Inleiding
Als data scientist besteedt u de meeste tijd aan het trainen van machine learning-modellen om complexe patronen in uw gegevens te identificeren. Na de training wilt u de modellen gebruiken om waardevolle inzichten op te halen.
Nadat u bijvoorbeeld een model hebt getraind op historische verkoopgegevens, kunt u de prognose van de komende week genereren. Of door klantgegevens te gebruiken, traint u een model om klanten te identificeren die waarschijnlijk zullen worden verloop. Wat u ook hebt, na het trainen van het model, wilt u het model toepassen op een nieuwe gegevensset om voorspellingen te genereren.
Met Microsoft Fabric kunt u uw model toepassen nadat u het hebt bijgehouden met MLflow.
Inzicht in het data science-proces
Een data science-project omvat doorgaans de volgende fasen:
- Definieer het probleem: bepaal samen met zakelijke gebruikers en analisten wat het model moet voorspellen en wanneer het succesvol is.
- Haal de gegevens op: Zoek gegevensbronnen en krijg toegang door uw gegevens op te slaan in een lakehouse.
- De gegevens voorbereiden: verken de gegevens door deze vanuit een lakehouse in een notebook te lezen.
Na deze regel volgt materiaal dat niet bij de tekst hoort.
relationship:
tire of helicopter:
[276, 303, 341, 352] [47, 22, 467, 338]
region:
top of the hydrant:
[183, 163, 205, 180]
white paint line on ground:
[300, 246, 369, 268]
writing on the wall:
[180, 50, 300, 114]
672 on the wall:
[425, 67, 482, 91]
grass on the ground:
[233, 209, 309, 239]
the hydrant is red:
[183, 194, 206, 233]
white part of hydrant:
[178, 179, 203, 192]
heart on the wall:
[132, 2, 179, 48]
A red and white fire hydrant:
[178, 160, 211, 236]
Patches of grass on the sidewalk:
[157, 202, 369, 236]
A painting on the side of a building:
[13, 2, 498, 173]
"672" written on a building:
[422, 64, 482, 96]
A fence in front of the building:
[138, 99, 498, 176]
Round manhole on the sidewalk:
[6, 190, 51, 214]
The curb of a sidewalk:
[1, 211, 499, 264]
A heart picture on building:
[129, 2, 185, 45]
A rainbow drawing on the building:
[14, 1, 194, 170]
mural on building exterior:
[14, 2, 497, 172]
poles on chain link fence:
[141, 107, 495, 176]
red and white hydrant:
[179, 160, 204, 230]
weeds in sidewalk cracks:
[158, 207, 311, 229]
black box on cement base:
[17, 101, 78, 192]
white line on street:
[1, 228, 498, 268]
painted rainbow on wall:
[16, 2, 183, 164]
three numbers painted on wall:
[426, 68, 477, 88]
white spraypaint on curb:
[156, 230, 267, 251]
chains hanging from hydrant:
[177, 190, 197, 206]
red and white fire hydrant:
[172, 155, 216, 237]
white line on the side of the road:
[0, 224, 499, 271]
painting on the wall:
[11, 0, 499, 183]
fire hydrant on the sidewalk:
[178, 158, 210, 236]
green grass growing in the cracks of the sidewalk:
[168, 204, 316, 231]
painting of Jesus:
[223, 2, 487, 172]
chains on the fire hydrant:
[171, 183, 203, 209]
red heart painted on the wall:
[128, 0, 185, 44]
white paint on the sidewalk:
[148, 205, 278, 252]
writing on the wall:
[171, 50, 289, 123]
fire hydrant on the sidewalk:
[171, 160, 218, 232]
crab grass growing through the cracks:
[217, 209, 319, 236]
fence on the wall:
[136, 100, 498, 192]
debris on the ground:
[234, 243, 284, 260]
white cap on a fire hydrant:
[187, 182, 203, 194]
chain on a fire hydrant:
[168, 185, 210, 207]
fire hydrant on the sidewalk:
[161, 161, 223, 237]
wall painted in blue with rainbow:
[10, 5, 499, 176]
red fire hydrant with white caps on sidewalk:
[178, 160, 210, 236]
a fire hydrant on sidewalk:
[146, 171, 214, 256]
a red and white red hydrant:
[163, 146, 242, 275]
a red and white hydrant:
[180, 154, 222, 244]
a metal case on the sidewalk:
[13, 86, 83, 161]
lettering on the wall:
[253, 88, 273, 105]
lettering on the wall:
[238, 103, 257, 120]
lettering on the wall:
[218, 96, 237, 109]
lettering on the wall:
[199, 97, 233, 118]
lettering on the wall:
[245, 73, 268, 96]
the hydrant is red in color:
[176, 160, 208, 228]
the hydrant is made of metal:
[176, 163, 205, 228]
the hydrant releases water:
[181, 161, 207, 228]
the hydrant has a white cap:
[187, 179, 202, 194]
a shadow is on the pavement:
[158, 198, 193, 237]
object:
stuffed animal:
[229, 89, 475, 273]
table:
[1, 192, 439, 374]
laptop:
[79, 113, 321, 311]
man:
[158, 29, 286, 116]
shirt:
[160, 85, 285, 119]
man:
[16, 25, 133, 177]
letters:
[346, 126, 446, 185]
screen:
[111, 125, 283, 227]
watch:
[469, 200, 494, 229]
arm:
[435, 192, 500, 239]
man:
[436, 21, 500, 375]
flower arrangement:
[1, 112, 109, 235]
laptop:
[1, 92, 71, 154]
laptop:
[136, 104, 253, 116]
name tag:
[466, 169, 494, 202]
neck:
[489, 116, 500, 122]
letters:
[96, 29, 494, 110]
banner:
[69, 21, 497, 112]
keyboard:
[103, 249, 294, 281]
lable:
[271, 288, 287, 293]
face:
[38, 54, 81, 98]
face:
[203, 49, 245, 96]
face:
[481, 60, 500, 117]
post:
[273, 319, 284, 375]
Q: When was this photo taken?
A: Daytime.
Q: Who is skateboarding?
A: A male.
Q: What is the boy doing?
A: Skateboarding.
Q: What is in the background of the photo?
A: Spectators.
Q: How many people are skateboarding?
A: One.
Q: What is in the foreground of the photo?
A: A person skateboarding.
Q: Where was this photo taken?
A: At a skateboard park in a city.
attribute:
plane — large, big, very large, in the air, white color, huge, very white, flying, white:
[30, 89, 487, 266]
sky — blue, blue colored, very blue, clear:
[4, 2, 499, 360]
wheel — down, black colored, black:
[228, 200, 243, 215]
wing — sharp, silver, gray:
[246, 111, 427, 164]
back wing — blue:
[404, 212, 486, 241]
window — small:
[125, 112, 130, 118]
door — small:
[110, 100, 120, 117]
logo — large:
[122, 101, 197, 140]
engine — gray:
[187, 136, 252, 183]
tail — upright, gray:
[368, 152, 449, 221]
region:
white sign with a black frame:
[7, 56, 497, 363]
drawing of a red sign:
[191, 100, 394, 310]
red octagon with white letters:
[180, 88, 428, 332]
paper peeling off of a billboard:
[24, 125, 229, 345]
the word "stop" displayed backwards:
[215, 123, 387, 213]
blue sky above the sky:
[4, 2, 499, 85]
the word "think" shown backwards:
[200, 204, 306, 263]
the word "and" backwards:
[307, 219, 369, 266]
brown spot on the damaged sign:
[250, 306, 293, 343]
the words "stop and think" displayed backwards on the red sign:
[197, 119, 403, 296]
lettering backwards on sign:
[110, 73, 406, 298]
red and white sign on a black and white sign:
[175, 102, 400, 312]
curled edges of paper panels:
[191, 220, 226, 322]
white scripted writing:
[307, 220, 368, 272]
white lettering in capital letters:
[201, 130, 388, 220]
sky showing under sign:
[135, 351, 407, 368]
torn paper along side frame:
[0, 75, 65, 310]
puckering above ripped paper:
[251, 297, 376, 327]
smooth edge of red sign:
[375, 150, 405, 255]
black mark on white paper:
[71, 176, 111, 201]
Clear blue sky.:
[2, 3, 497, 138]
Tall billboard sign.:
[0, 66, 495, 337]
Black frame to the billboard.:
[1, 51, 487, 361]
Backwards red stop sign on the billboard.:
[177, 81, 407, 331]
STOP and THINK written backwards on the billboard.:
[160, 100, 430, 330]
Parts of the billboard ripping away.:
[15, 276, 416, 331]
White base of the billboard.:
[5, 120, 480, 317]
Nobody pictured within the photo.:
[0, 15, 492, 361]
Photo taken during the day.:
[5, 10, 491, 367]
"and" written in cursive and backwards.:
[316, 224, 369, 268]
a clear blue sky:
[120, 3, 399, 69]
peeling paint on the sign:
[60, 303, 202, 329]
Schoon en transformeer de gegevens op basis van de vereisten van het model.
- Het model trainen: Kies een algoritme en hyperparameterwaarden op basis van de evaluatie en fout door uw experimenten bij te houden met MLflow.
- Voorspellingen genereren: modelbatchscore gebruiken om de aangevraagde voorspellingen te genereren.
In deze module richt u zich op het genereren van batchvoorspellingen. Als u voorspellingen wilt ophalen van een getraind model, moet u het model eerst opslaan in de Microsoft Fabric-werkruimte. Vervolgens kunt u uw nieuwe gegevens voorbereiden en het model toepassen op de gegevens om batchvoorspellingen te genereren. Ten slotte kunt u de voorspellingen opslaan in Microsoft Fabric voor verdere verwerking, zoals het visualiseren van de gegevens in een Power BI-rapport.